This 2021 review followed up Epigenetic effects of cow’s milk and many papers since then:
“Epidemiological studies associate intake of cow milk with an increased risk of diseases, which are associated with overactivated mechanistic target of rapamycin complex 1 (mTORC1) signaling. Milk’s physiological function to maintain high mTORC1 signaling at the beginning of mammalian life turns into adverse health effects when this postnatal endocrine and epigenetic system is not discontinued as designated by physiological processing of the lactation genome.
Milk is a signaling interface between the maternal lactation genome and the infant’s cellular mTORC1 system that orchestrates growth, anabolism, metabolic, immunological, and neurological programming. Pasteurization combined with refrigeration exposed human milk consumers to bioactive milk exosome (MEX)-derived micro-ribonucleic acids (miRs), augmenting milk’s mTORC1 activity compared to boiled, ultra-heat-treated, or fermented milk.
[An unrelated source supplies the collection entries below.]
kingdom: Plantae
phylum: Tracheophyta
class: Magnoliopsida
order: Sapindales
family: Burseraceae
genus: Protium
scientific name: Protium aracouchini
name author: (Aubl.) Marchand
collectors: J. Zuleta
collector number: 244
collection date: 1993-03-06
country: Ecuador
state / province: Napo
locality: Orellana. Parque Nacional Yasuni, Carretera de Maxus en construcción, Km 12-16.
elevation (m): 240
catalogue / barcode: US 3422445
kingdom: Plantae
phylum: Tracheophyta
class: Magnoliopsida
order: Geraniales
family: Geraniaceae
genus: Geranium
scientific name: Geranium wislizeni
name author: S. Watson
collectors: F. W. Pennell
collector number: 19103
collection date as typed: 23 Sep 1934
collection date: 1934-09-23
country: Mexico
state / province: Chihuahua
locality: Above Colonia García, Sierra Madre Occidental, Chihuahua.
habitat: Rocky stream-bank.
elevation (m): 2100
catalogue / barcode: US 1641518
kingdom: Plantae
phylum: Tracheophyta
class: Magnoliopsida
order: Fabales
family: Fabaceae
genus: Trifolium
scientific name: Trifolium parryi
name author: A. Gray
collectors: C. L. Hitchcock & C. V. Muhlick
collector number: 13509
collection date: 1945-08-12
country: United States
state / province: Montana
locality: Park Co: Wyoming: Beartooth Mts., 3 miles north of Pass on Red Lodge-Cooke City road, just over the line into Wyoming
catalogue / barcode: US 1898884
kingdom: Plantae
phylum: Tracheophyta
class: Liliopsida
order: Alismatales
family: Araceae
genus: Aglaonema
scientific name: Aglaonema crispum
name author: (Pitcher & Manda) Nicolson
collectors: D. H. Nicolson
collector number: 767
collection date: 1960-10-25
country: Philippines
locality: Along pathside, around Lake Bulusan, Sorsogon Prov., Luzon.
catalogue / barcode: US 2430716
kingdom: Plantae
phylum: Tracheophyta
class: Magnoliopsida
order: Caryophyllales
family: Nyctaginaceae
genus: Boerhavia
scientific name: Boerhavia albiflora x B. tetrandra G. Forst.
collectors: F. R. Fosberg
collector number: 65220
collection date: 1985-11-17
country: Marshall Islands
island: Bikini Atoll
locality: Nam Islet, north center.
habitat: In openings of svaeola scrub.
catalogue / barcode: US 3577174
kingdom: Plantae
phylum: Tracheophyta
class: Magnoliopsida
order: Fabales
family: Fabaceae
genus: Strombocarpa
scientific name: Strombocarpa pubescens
Milk consumption activates five major pathways stimulating mTORC1 via:
- Growth factors, including growth hormone, insulin, and insulin-like growth factor 1;
- Amino acids, especially branched-chain amino acids;
- Milk fat-derived palmitic acid;
- Milk sugar lactose; and
- Epigenetic modifiers, especially MEX-derived miRs.
Understanding milk’s interaction with the central hub of metabolic regulation, mTORC1, will open new avenues for prevention of common diseases.”
This reviewer is somewhat of a zealot. Still, he cited 555 references.
His genotype may tolerate lactose, but he didn’t argue for it:
“After breast feeding, mucosal expression of lactase, an intestinal enzyme hydrolyzing lactose into glucose and galactose, is downregulated in all mammals with the exception of Neolithic humans, who developed LCT [lactase gene] mutations allowing persistent lactase expression.
Lactose content of milk makes up around 2–8% by weight. Lactose hydrolysis provides glucose and galactose, which both activate mTORC1:
- During glucose abundance and glycolysis, sufficient cellular energy is produced in the form of ATP, which suppresses AMPK activity. Aldolase operates as a sensor for glucose availability that directly links glucose shortage to activation of AMPK.
- Galactose via induction of oxidative stress activates mTORC1. Galactose-induced overactivation of mTORC1 promotes senescence of neural stem cells and aging of mesenchymal stem cells.
Lactobacilli used in food and dairy fermentation increase NRF2 activation, resulting in NRF2-induced sestrin expression, which attenuates mTORC1 activation.”